Preprocessing directives (such as #include, import, etc.) are recognized first during preprocessing, and then text replacement macros are expanded. Therefore, text replacement macros cannot generate preprocessing directives.
Consider the following code:
#define INCLUDE include
#INCLUDE <vector>
This program is clearly nonsensical.
I believe that after preprocessing, genuinely valid "import" directives could be translated into "_import" (this identifier is reserved). Thus, if an "import" without an underscore prefix remains in the code after preprocessing, it indicates that it was generated
by text replacement macros.
For example:
#define EMP
EMP import m;
import std;
After preprocessing, it becomes:
import m; // Still uses "import", so it is erroneous
_import std; // Correct import directive
From: Std-Proposals <std-proposals-bounces@lists.isocpp.org> on behalf of Yrong via Std-Proposals <std-proposals@lists.isocpp.org>
Sent: Monday, September 22, 2025 0:39
To: std-proposals@lists.isocpp.org <std-proposals@lists.isocpp.org>
Cc: Yrong <yronglin777@gmail.com>
Subject: [std-proposals] Direct compile a file VS preprocessing the file first and compile the preprocessing output would generate different behaviour in c++20 modules
Hi experts,
I'm working on implement P1857R3 in clang.
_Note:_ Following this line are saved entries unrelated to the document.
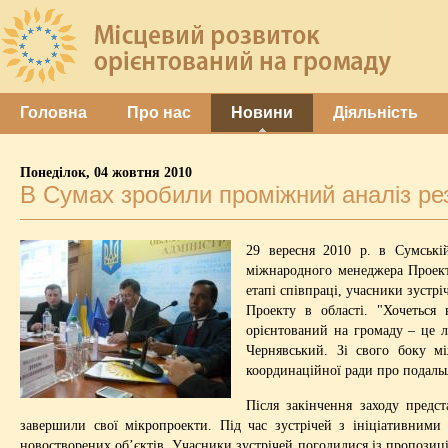
Головна
Про нас
Новини
Діяльність
Понеділок, 04 жовтня 2010
В Сумах зробили проміжний аналіз рез
29 вересня 2010 р. в Сумській
міжнародного менеджера Проект
етапі співпраці, учасники зустр
Проекту в області. "Хочеться 
орієнтований на громаду – це 
Чернявський. Зі свого боку 
координаційної ради про подальш
Після закінчення заходу предс
завершили свої мікропроекти. Під час зустрічей з ініціативним
новостворених об’єктів. Учасники зустрічей погодилися із пропозиц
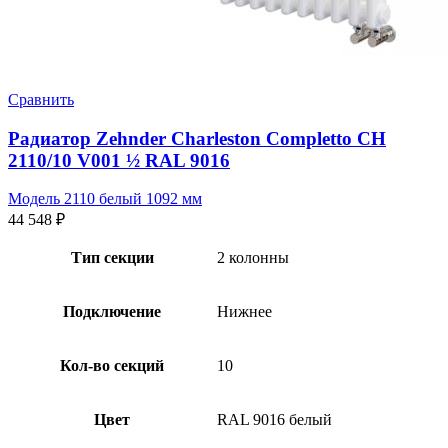
Сравнить
Радиатор Zehnder Charleston Completto CH
2110/10 V001 ½ RAL 9016
Модель 2110 белый 1092 мм
44 548
₽
Тип секции
2 колонны
Подключение
Нижнее
Кол-во секций
10
Цвет
RAL 9016 белый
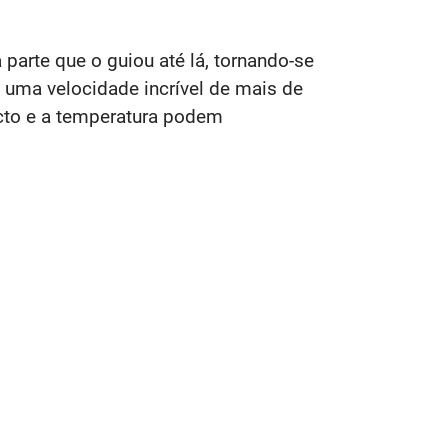
parte que o guiou até lá, tornando-se
 uma velocidade incrível de mais de
cto e a temperatura podem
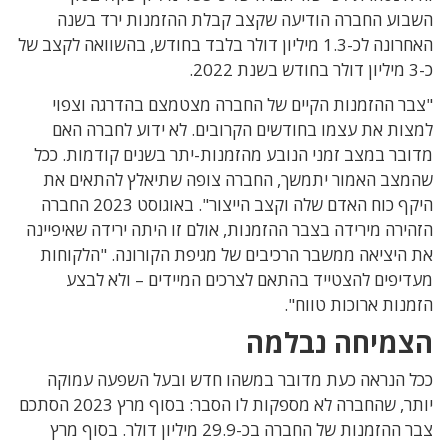
השבוע החברה הודיעה שקצב קבלת ההזמנות ירד בשנה
האחרונה לכ-1.3 מיליון דולר בלבד בחודש, בהשוואה לקצב של
כ-3 מיליון דולר בחודש בשנת 2022.
"צבר ההזמנות הקיים של החברה מצטמצם בהדרגה וצפוי
למצות את עצמו בחודשים הקרובים. לא ידוע לחברה האם
מדובר במצב זמני הנובע מהזמנות-יתר בשנים קודמות. ככל
שהמצב האמור יתמשך, החברה צופה שתיאלץ להתאים את
היקף כוח האדם שלה וקצב הייצור". באוגוסט 2023 החברה
הזהירה מירידה בצבר ההזמנות, אולם זו היתה ירידה שאיפיינה
את היציאה ממשבר הרכיבים של מגיפת הקורונה. "הלקוחות
מעדיפים להצטייד בהתאם לצרכים המיידים – ולא לבצע
הזמנות ארוכות טווח".
הצמיחה נבלמה
ככל הנראה כעת מדובר במשהו חדש ובעל השפעה עמוקה
יותר, שהחברה לא מספקות לו הסבר: בסוף מרץ 2023 הסתכם
צבר ההזמנות של החברה בכ-29.9 מיליון דולר. בסוף מרץ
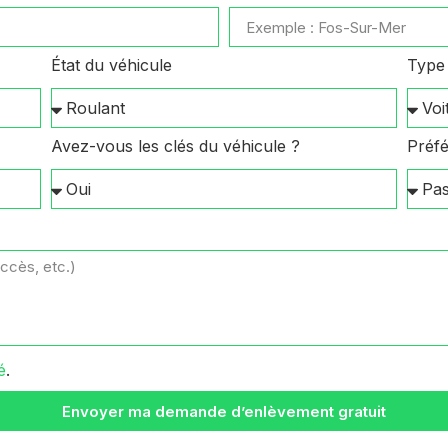
État du véhicule
Type 
Avez-vous les clés du véhicule ?
Préfé
é
.
Envoyer ma demande d’enlèvement gratuit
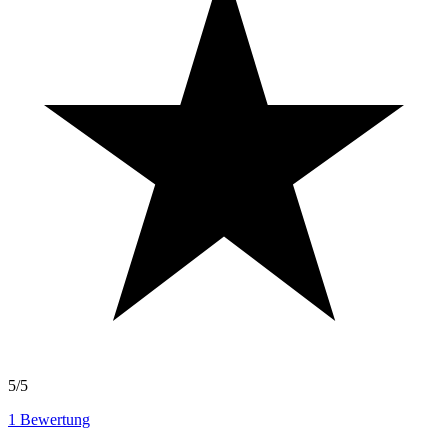
5/5
1
Bewertung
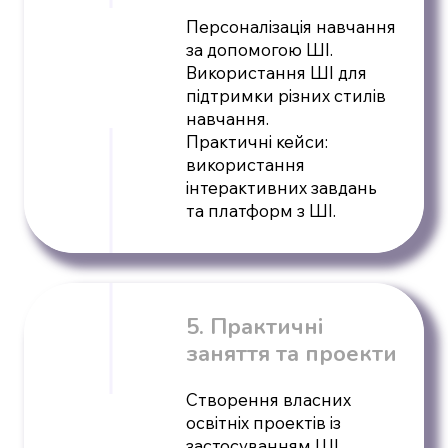
Персоналізація навчання
за допомогою ШІ.
Використання ШІ для
підтримки різних стилів
навчання.
Практичні кейси:
використання
інтерактивних завдань
та платформ з ШІ.
5. Практичні
заняття та проекти
Створення власних
освітніх проектів із
застосуванням ШІ.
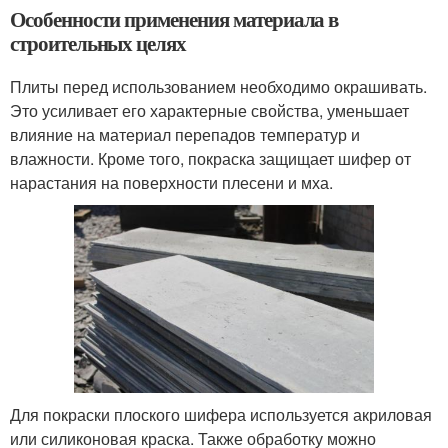
Особенности применения материала в
строительных целях
Плиты перед использованием необходимо окрашивать.
Это усиливает его характерные свойства, уменьшает
влияние на материал перепадов температур и
влажности. Кроме того, покраска защищает шифер от
нарастания на поверхности плесени и мха.
Для покраски плоского шифера используется акриловая
или силиконовая краска. Также обработку можно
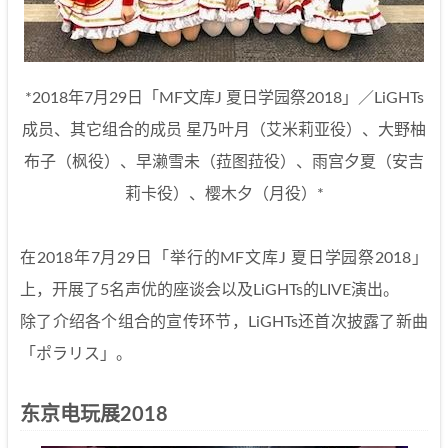
*2018年7月29日「MF文库J 夏日学园祭2018」／LiGHTs
成员、其它组合的成员 星乃叶月（艾米莉亚役）、大野柚
布子（枫役）、早濑雪未（菈图菈役）、雨宫夕夏（安吉
莉卡役）、樱木夕（月役）*
在2018年7月29日「举行的MF文库J 夏日学园祭2018」
上，开展了5名声优的座谈会以及LiGHTs的LIVE演出。
除了介绍各个组合的宣传环节，LiGHTs还首次披露了新曲
「ポラリス」。
东京电玩展2018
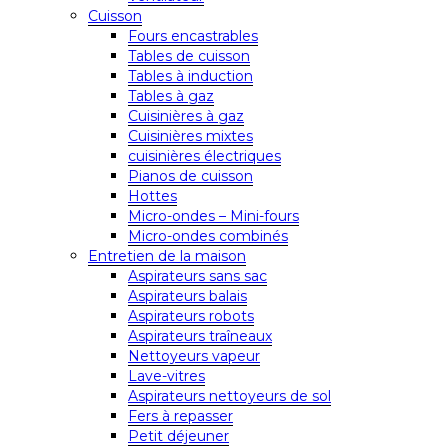
Cuisson
Fours encastrables
Tables de cuisson
Tables à induction
Tables à gaz
Cuisinières à gaz
Cuisinières mixtes
cuisinières électriques
Pianos de cuisson
Hottes
Micro-ondes – Mini-fours
Micro-ondes combinés
Entretien de la maison
Aspirateurs sans sac
Aspirateurs balais
Aspirateurs robots
Aspirateurs traîneaux
Nettoyeurs vapeur
Lave-vitres
Aspirateurs nettoyeurs de sol
Fers à repasser
Petit déjeuner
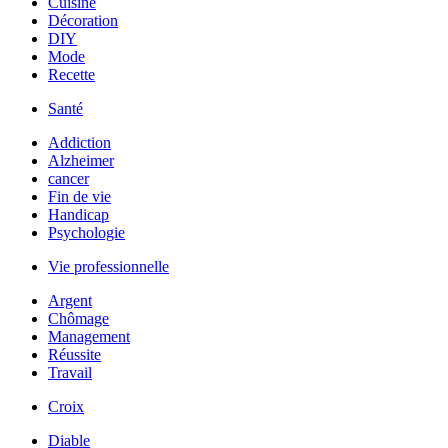
Cuisine
Décoration
DIY
Mode
Recette
Santé
Addiction
Alzheimer
cancer
Fin de vie
Handicap
Psychologie
Vie professionnelle
Argent
Chômage
Management
Réussite
Travail
Croix
Diable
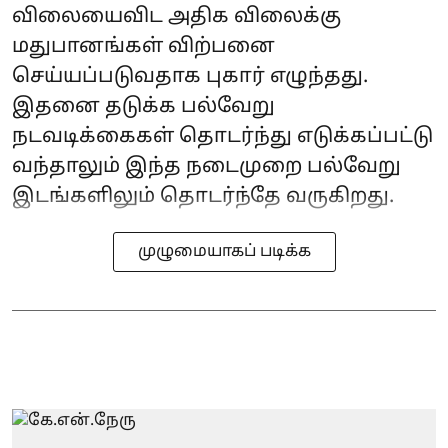
விலையைவிட அதிக விலைக்கு
மதுபானங்கள் விற்பனை
செய்யப்படுவதாக புகார் எழுந்தது.
இதனை தடுக்க பல்வேறு
நடவடிக்கைகள் தொடர்ந்து எடுக்கப்பட்டு
வந்தாலும் இந்த நடைமுறை பல்வேறு
இடங்களிலும் தொடர்ந்தே வருகிறது.
முழுமையாகப் படிக்க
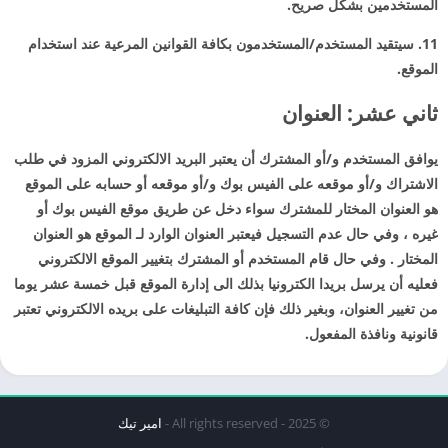
المستخدمين بشكل صريح.
11. سيتقيد المستخدم/المستخدمون بكافة القوانين المرعية عند استخدام
الموقع.
ثاني عشر: العنوان
يوافق المستخدم و/أو المشترك أن يعتبر البريد الالكتروني المزود في طلب
الاشتراك و/أو موقعه على الفيس بوك و/أو موقعه أو حسابه على الموقع
هو العنوان المختار للمشترك سواء دخل عن طريق موقع الفيس بوك أو
غيره ، وفي حال عدم التسجيل فيعتبر العنوان الوارد لـ الموقع هو العنوان
المختار . وفي حال قام المستخدم أو المشترك بتغيير الموقع الالكتروني
فعليه أن يرسل بريدا الكترونيا بذلك الى إدارة الموقع قبل خمسة عشر يوما
من تغيير العنوان، وبغير ذلك فإن كافة التبليغات على بريده الالكتروني تعتبر
قانونية ونافذة المفعول.
© 2025 - All rights reserved -
امير تيك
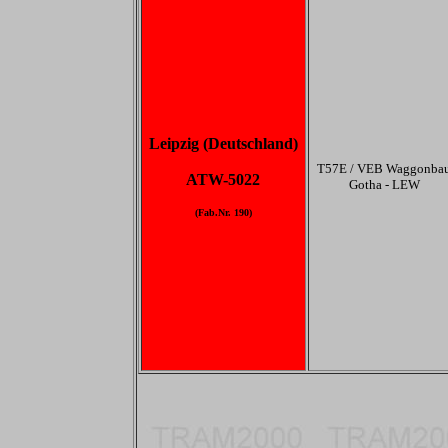
Leipzig (Deutschland)
T57E / VEB Waggonba
ATW-5022
Gotha - LEW
(Fab.Nr. 190)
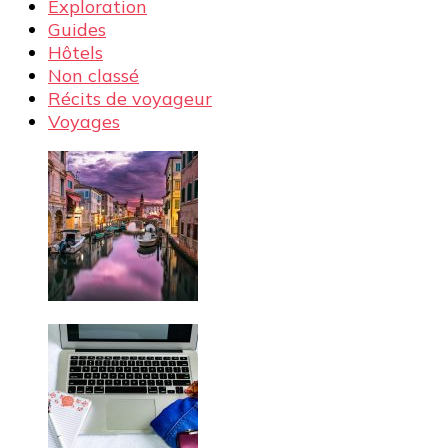
Exploration
Guides
Hôtels
Non classé
Récits de voyageur
Voyages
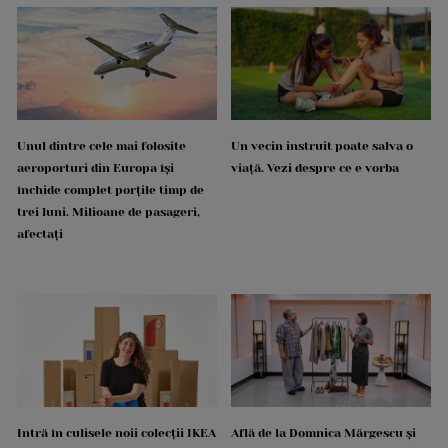
Unul dintre cele mai folosite
Un vecin instruit poate salva o
aeroporturi din Europa își
viață. Vezi despre ce e vorba
închide complet porțile timp de
trei luni. Milioane de pasageri,
afectați
Intră în culisele noii colecții IKEA
Află de la Domnica Mărgescu și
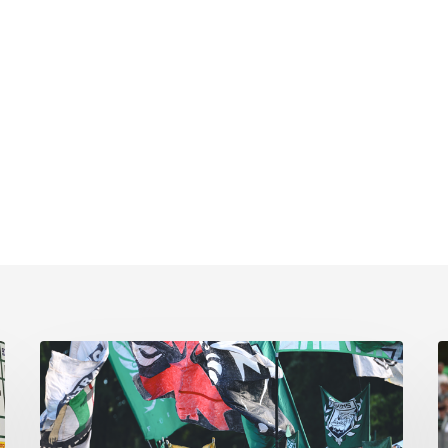
Faninfo
B
zum
Pl
Auswärtsspiel
C
beim
k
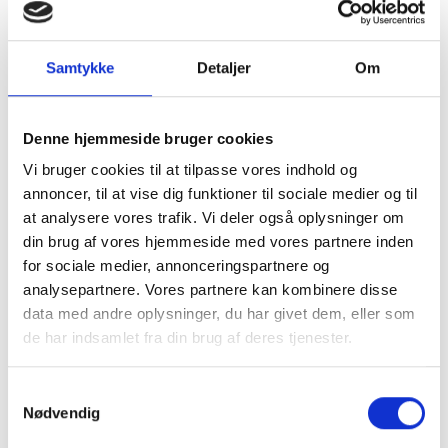
Skjortebluse fra Marta du
Samtykke
Detaljer
Om
chateau med dekorativt
Denne hjemmeside bruger cookies
print og fyldige ærmer.
Vi bruger cookies til at tilpasse vores indhold og
annoncer, til at vise dig funktioner til sociale medier og til
Mønstret er i et eksklusivt boheme- inspireret
at analysere vores trafik. Vi deler også oplysninger om
mønster i støvet lyseblå med et farvespil af
kobber, bronze, violet og gyldne toner.
din brug af vores hjemmeside med vores partnere inden
for sociale medier, annonceringspartnere og
Mere information
analysepartnere. Vores partnere kan kombinere disse
data med andre oplysninger, du har givet dem, eller som
de har indsamlet fra din brug af deres tjenester.
BESKRIVELSE
Samtykkevalg
Nødvendig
Hubert provided an example:
```
typedef int import;
#define EMP
EMP import m;
```
If we directly compile this code snippet, due to the `import` identifier is not in the start of line, and according to the current wording of the standard, this is not a C++ import directive. But if
we preprocessing the file first and compile the preprocessing output would have different behavior than above:
Generated by clang:
```
# 1 "./main.cpp"
# 1 "<built-in>" 1
# 1 "<built-in>" 3
# 490 "<built-in>" 3
# 1 "<command line>" 1
# 1 "<built-in>" 2
# 1 "./main.cpp" 2
typedef int import;
import m;
```
The `import` identifier now at start of line, so it's c++ import directive.
Is this the expected behavior? Should we keep the behavior consistent in both cases?